One golf cart and mo-peds rental shop owner pleaded with the city to rethink a recent directive that bans golf carts from a large portion of Ocean Boulevard during the Memorial Day weekend, saying the 11th-hour action would cost him about $80,000 in business.
But the council was evenly split on whether or not to direct City Manager John Pedersen to change the directive he issued over the weekend.
Without a majority of support to change the order, Pedersen said the decision would stay, but added it was a very hard decision to make.
“There are a number of businesses that are affected by the plans that we put in place,” he said, but “there is no way to manage this event without incurring those sorts of hits. … We can’t make sure that no businesses are affected or that becomes the priority rather than the safety of the residents and guests.”

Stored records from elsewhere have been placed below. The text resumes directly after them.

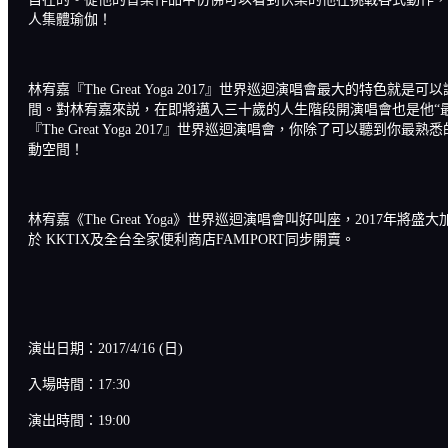
人集體瑜伽！
林宥嘉『The Great Yoga 2017』世界巡迴演唱會最大
間。對林宥嘉來説，在即將邁入三十歲的人生階段開演唱會也是他“
『The Great Yoga 2017』世界巡迴演唱會，你除了可
動空間！
林宥嘉《The Great Yoga》世界巡迴演唱會叫好叫座，2017年將盛大
於 KKTIX及全台全家便利商店FAMIPORT同步開賣。
演出日期：2017/4/16 (日)
入場時間：17:30
演出時間：19:00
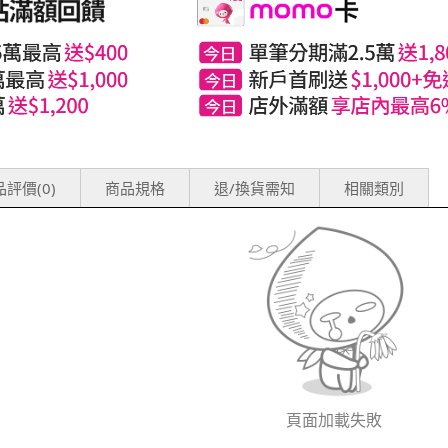
評價(0)
商品規格
退/換貨需知
相關類別
頁面加載失敗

In an email sent to Myrtle Beach City Council members over the weekend, Pedersen said he had directed the police department to enforce a ban on golf carts operating along Ocean Boulevard from 29th Avenue North to Kings Highway. The golf cart prohibition will begin at 12:01 a.m. Friday and continue until the barricades are removed from the strip on Monday.

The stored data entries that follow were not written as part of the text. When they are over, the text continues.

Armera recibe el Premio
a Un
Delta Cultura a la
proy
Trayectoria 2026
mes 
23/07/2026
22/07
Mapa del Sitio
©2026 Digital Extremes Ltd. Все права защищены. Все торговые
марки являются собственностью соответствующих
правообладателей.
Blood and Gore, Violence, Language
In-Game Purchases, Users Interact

I don’t want to flood the streets with golf carts and then we have an issue. But there’s an $80,000 loss in one weekend for my company and we can’t sustain that.
Ben Robinson, owner of Moped Rentals of Myrtle Beach and Rent Me Superstore
Myrtle Beach Police Department Chief Warren Gall said the order is needed because officials found there would be nowhere for golf cart renters to go and make it legally back to their hotels on the boulevard.
Last year, he said, there was an abundance of golf carts “taking over the roads” and with many of the cross streets blocked between Ocean Boulevard and Kings Highway, many of the golf carts were forced onto Kings Highway, where state law prohibits them from operating.
He said they also had issues with golf carts operating in last year’s traffic loop, which is in effect between 10 p.m. and 2 a.m. Friday through Sunday. Golf carts are prohibited from operating after dark under state law.
Pedersen announced in March that mo-peds and golf carts would have to stay off of traffic loop roads beginning at 8 p.m. Friday through Sunday.
Jack Scoville, an attorney representing Moped Rentals of Myrtle Beach and Rent Me Superstore owner Ben Robinson, said that’s what his client thought would be in place when he leased an additional 50 golf carts to rent out for the Memorial Day weekend.
Robinson said that acquisition cost him $20,000 and his company has made more than $50,000 in golf cart rental sales over Memorial Day weekends - one of their busiest weekends of the year.
We can’t make sure that no businesses are affected or that becomes the priority rather than the safety of the residents and guests.
John Pedersen, Myrtle Beach city manager
At least two of Robinson’s businesses operate within an area affected by the order where customers would not be able to legally leave the lots with rented golf carts.
“The directive doesn’t stop us from renting the golf carts. Do I want to rent golf carts if it’s going to be a huge problem for the city? No, I really don’t want to do that. I don’t want to flood the streets with golf carts and then we have an issue. But there’s an $80,000 loss in one weekend for my company and we can’t sustain that,” Robinson said. “As a responsible business owner I obviously can’t put my business in peril that way.”
Mayor John Rhodes and Mayor pro tem Mike Lowder expressed concerns with the directive being issued days before the Memorial Day weekend.
“I’ve got to tell you as a person who’s in business, if you looked at me today and told me that … you were going to cause me to lose $50,000 … if you told me at the 11th hour when I am just about banking on that money to come my way, that’s not just an inconvenience, that’s a devastation,” Lowder said.
But a majority decision could not be reached on the council, leaving the directive in place.